When it comes to planning, Miliotis said she is the type of person who prepares early and memorizes everything. To memorize her presentation, she paired certain gestures with certain parts of the speech.
She suggested recording the presentation multiple times even if it is “cringy.” The content of her initial video submission was significantly altered by the time the final competition came around, she said.
The UCSF Grad Slam second-place winner’s research also aims to create technologies to assist our immune system in fighting off diseases. But instead of infectious diseases, the target is brain cancer.
Maggie Colton Cove, a PhD student also enrolled in the PSPG program, took home the second-place prize for her talk titled “Building Biological Sleeper Agents to Fight Brain Tumors.”
Her goal is to enhance CAR T-cell therapies, once considered an exciting new treatment but now the cornerstone of cancer treatment.
“We can take a patient’s T cells and fit them out with a receptor that acts almost like an antenna, locking in on cancer specific markers, and directing the T cells’ tumor killing machinery against them,” Cove said. “These receptors are called CARs.”
Although CAR T-cell therapies are usually extremely effective against cancers, Cove works with a type of deadly pediatric brain tumor called medulloblastomas, which grows in the cerebellum.
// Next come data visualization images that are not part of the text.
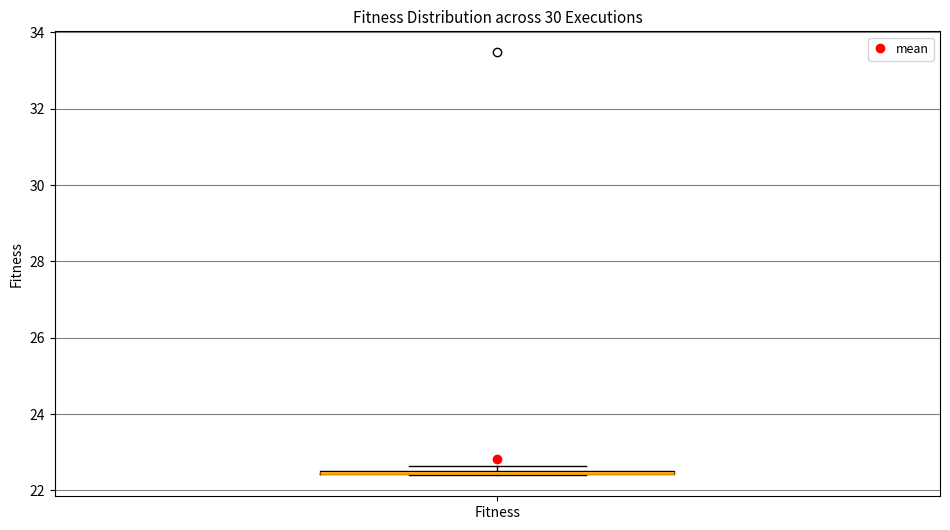

Where is the upper edge of the box for Fitness on the y-axis? The values are not printed on the chart, so give them approximately, as read against the axis.

22.6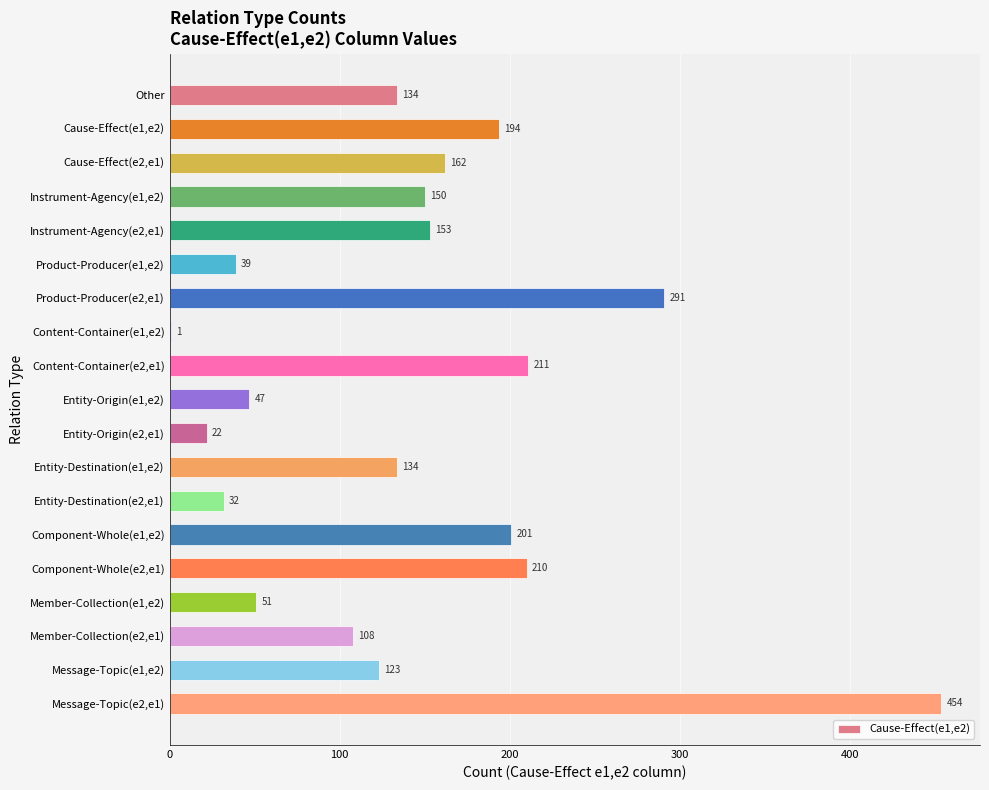

Where is the data nearest to the value 227?

Content-Container(e2,e1)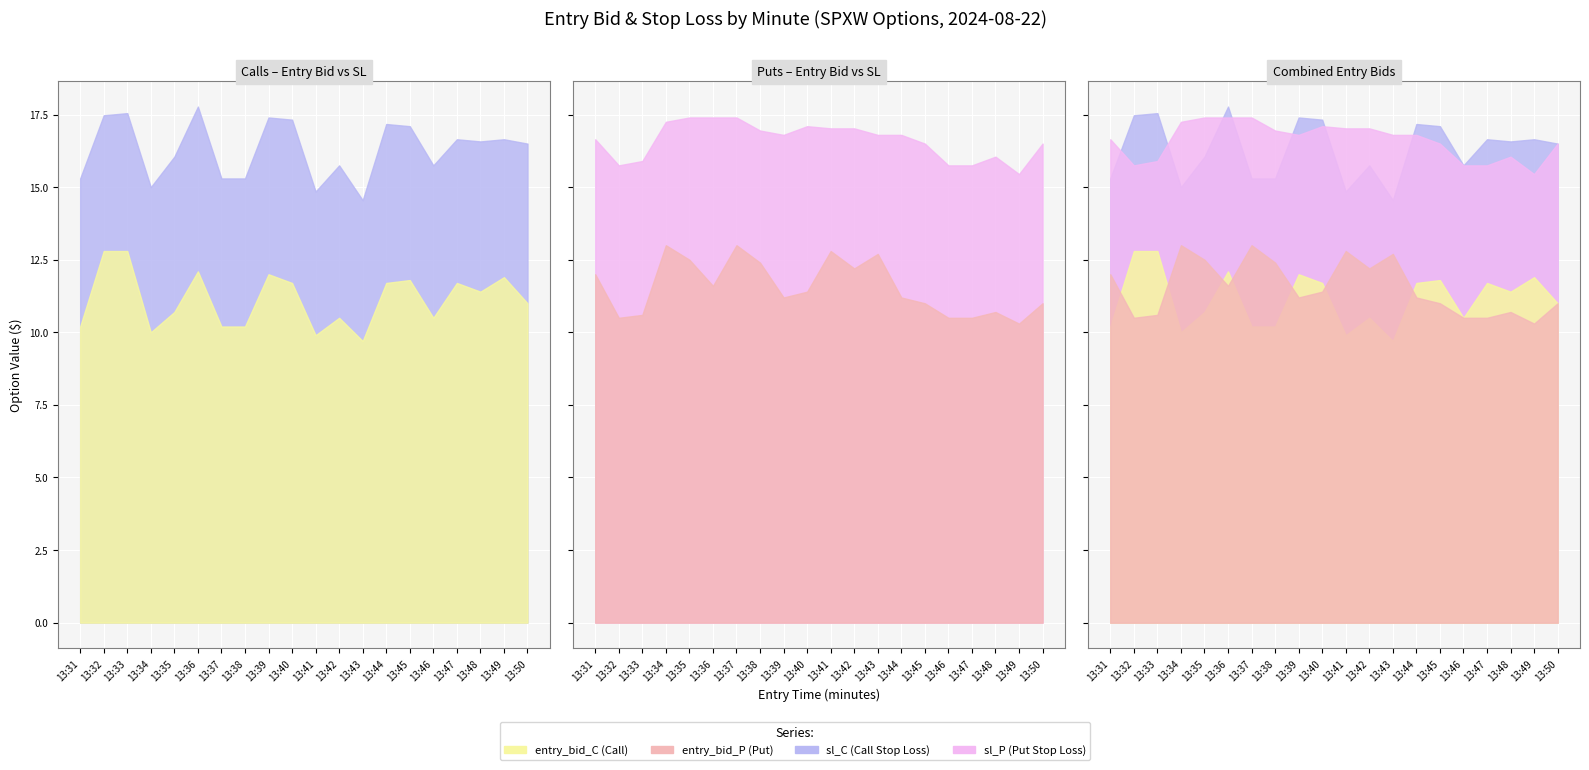

Is the value of entry_bid_P at 13:44 greater than the value of sl_P at 13:45?

No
CAR T-cell therapies have a major flaw when it comes to the brain.
“CAR T cells are incredibly activated but activated T cells are also more likely to enter a state of … exhaustion,” Cove said.
CAR T cells work well in the bloodstream, which makes them effective against leukemia. But when the tumor is in the brain, the cells burn out before reaching it, and the brain does not have other immune cells that usually support T cells in the blood stream.
Thus, Cove aims to boost immunotherapy by engineering a switch on the CAR proteins that activates upon detecting brain-specific proteins — helping T cells conserve energy until they reach their target.
To achieve second place, Cove said she focused on sounding fresh by switching up intonation and gestures during each delivery, so the speech would never sound “locked in.” And unlike other competitors, she used a few different comparisons, which better suited her topic.
“I didn’t engage with one single analogy, which I think helped me be a little flexible, because sometimes if the analogy is not perfect, you have to spend some time fitting everything in,” Cove said.
Cove also recommended testing different ideas.
“I think things like feeling comfortable giving yourself room to improvise or make different choices … help you relax and be yourself,” Cove said. “You are excited about your research and so if you let that shine free, you’re going to get the audience excited, too.”